Ace’s Tenacious Bride (Matchmaker’s Mix-Up Book 13)
1870. In the prologue, a romping cat creates chaos of the carefully organized newspaper ads and letters of a respected Chicago matchmaker. Her granddaughter, not wanting to disappoint the clients, vows to make the matches. Unfortunately, she can’t find the questionnaires in which the clients have expressed their hopes, so she combines couples without evidence. And so it is that Mercy Fairchild, a Georgia preacher’s daughter who has requested a pastor husband, arrives in a small Texas town to marry the widower Ace Caldwell, a cigar-smoking, card-playing railroad detective who needs someone to raise his children. Previously, the three children (ages 8, 6, and 4) have behaved so badly that none of Ace’s housekeepers has lasted longer than a week. His brother-in-law, the sheriff, who has to put the kids in a jail cell to keep them out of trouble, has begged him to try a mail-order bride, because she won’t be able to leave. It’s hardly a match made in heaven, but thanks to Mercy’s patience with the children, her refusal to be husband’s doormat, and Ace’s soft side, the adversity resulting from the mismatch slowly draws the couple closer to God and each other.
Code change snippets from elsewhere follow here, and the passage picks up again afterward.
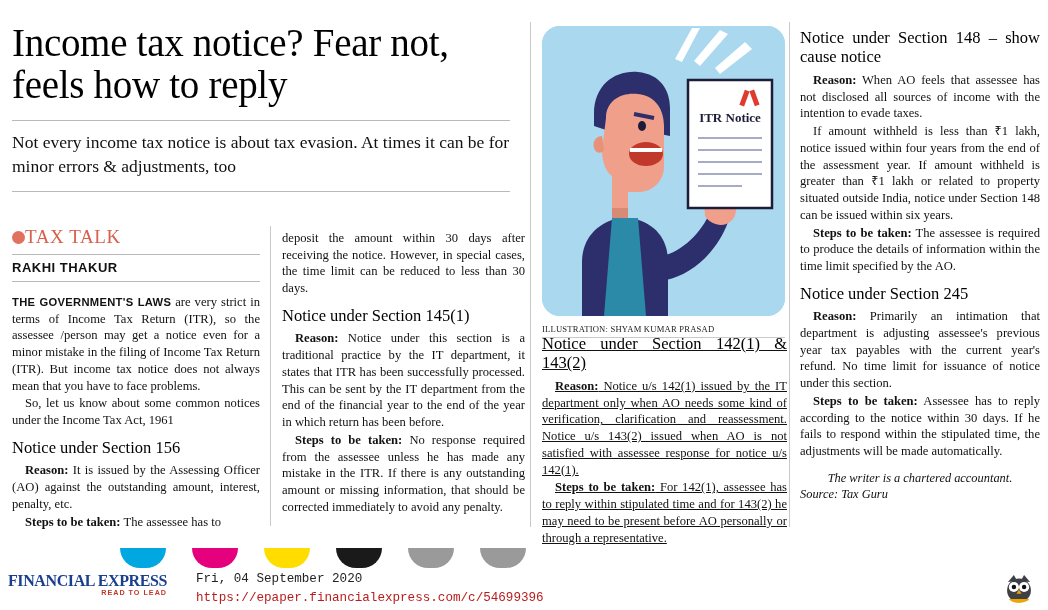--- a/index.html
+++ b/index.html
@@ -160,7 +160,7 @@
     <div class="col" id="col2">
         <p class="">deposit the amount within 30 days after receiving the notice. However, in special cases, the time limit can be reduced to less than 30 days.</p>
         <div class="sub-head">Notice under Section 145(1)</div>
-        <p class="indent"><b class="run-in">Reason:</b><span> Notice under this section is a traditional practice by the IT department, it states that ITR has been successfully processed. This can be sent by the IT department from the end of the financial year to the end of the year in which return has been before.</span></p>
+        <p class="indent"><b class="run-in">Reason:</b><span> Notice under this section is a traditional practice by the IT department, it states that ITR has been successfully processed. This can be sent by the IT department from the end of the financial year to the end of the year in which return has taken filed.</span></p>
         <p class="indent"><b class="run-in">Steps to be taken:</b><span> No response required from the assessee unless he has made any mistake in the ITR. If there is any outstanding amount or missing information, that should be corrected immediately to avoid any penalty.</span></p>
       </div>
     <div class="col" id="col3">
This Christian historical romance more than fulfills Grist’s goal, which her website says is to “combine history, humor and romance with an emphasis on faith, friends, and good clean fun.” Its historical aspect touches not only upon Western train robberies but also, with skillful nuance, upon the link between Mercy’s wonder at having decent ingredients to cook with and her upbringing in a family impoverished by Sherman’s march through Georgia. The children’s characters are well-drawn, and Ace’s frustrated love for them is convincing. Throughout, the humor is genuine, and the matchmaker’s mix-up lends itself well to its moral: that God’s wisdom is greater than man’s.